- [WHAT TO DO]:
A. Write out the passage of the AET text from "S-(2-Aminoethyl)isothiourea dihydrobromide, commonly" to "free -SH groups.", word for word.
B. What molar mass does the AET text give for the compound?

::: DOCUMENT TEXT :::

S-(2-Aminoethyl)isothiuronium bromide hydrobromide
- Names: IUPAC name 2-aminoethyl carbamimidothioate;dihydrobromide

Identifiers
- CAS Number: 56-10-0;
- 3D model (JSmol): Interactive image;
- ChEMBL: ChEMBL1256182;
- ChemSpider: 5727;
- ECHA InfoCard: 100.000.234
- EC Number: 200-257-0;
- KEGG: D88373;
- PubChem CID: 5940;
- UNII: 03K18418PY;
- CompTox Dashboard (EPA): DTXSID1058765 ;

Properties
- Chemical formula: C_{3}H_{11}Br_{2}N_{3}S
- Molar mass: 281.015 g/mol
- Hazards: GHS labelling:
- Pictograms: GHS07: Exclamation mark
- Signal word: Warning
- Hazard statements: H302, H315, H319, H335
- Precautionary statements: P261, P264, P264+P265, P270, P271, P280, P301+P317, P302+P352, P304+P340, P305+P351+P338, P319, P321, P330, P332+P317, P337+P317, P362+P364, P403+P233, P405, P501

= S-(2-Aminoethyl)isothiuronium bromide hydrobromide =

S-(2-Aminoethyl)isothiourea dihydrobromide, commonly known as AET, is a isothiouronium-group-containing reducing agent with textbook uses as a disulfide reducing agent. Though it does not have a free thiol group (-SH) like 2-mercaptoethanol and dithiothreitol (DTT), it reacts with water to decompose transiently into thiol intermediates that acts on disulfide in a manner to these containing free -SH groups.

::: STORED DATA :::

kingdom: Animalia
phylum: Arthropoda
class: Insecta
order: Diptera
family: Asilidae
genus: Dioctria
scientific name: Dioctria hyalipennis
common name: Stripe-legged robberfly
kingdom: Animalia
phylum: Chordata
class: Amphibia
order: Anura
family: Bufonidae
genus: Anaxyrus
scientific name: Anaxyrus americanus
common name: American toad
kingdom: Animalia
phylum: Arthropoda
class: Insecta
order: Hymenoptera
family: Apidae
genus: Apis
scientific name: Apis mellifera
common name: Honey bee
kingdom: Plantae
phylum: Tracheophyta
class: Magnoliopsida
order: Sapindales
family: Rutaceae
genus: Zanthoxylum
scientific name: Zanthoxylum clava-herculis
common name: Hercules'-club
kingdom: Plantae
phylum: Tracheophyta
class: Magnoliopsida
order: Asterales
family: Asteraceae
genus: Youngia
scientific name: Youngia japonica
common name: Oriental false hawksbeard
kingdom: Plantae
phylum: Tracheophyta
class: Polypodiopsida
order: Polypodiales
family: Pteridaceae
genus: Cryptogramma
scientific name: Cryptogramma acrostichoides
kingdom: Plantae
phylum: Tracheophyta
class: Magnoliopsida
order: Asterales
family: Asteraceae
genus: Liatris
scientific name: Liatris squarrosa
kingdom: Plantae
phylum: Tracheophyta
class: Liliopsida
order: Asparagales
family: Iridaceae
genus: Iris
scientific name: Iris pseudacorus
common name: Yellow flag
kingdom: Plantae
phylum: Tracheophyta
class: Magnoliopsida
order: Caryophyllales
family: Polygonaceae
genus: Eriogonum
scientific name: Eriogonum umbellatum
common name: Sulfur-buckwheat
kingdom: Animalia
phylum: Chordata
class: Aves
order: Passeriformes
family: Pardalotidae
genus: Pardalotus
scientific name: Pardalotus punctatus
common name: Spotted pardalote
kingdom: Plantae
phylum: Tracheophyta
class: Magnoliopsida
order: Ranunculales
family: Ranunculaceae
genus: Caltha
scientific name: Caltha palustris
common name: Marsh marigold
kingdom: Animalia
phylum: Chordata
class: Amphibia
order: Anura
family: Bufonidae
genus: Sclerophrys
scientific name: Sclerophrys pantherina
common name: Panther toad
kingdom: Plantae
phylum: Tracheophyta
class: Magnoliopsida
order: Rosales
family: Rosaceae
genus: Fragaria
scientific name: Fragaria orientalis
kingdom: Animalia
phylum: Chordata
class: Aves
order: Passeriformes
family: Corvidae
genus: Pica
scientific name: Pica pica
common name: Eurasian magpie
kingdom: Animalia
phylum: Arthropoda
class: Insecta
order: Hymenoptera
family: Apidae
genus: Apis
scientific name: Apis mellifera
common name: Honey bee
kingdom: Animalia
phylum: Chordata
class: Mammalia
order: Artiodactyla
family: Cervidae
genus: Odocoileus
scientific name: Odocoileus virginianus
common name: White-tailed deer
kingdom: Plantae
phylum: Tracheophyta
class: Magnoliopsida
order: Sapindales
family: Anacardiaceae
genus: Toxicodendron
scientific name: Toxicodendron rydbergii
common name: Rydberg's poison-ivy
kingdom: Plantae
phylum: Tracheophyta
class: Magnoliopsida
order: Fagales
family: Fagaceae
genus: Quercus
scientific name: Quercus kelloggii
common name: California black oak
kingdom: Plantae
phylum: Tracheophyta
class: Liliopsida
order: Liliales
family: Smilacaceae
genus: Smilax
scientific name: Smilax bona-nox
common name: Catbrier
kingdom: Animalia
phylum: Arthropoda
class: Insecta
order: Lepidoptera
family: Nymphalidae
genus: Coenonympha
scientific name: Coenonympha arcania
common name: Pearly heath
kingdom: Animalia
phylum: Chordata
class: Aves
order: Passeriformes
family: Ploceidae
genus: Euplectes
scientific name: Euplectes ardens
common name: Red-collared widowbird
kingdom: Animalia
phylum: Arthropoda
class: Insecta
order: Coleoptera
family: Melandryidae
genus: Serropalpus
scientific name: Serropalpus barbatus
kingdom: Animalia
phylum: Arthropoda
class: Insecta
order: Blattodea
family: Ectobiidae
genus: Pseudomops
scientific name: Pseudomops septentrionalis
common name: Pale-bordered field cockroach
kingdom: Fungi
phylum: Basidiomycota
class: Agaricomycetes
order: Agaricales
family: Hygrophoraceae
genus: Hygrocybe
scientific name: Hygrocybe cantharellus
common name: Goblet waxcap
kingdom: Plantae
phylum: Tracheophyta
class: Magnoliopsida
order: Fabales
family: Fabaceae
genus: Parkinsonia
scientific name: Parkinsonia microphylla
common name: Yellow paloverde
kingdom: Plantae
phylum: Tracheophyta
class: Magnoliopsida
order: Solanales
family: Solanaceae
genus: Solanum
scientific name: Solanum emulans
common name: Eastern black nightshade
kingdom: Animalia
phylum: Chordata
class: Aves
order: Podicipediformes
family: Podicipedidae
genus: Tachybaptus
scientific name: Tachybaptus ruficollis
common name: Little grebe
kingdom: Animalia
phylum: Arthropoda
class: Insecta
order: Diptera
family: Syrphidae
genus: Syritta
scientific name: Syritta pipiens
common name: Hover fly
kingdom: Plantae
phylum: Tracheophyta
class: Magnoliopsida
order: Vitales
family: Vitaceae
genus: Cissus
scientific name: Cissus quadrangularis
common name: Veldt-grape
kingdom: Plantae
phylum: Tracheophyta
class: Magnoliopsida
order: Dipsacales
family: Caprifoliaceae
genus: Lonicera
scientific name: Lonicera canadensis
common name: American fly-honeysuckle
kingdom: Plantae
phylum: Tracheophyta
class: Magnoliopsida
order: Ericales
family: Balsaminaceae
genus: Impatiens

:::

- [SOLVED TASKS]:
A.
S-(2-Aminoethyl)isothiourea dihydrobromide, commonly known as AET, is a isothiouronium-group-containing reducing agent with textbook uses as a disulfide reducing agent. Though it does not have a free thiol group (-SH) like 2-mercaptoethanol and dithiothreitol (DTT), it reacts with water to decompose transiently into thiol intermediates that acts on disulfide in a manner to these containing free -SH groups.

B. 281.015 g/mol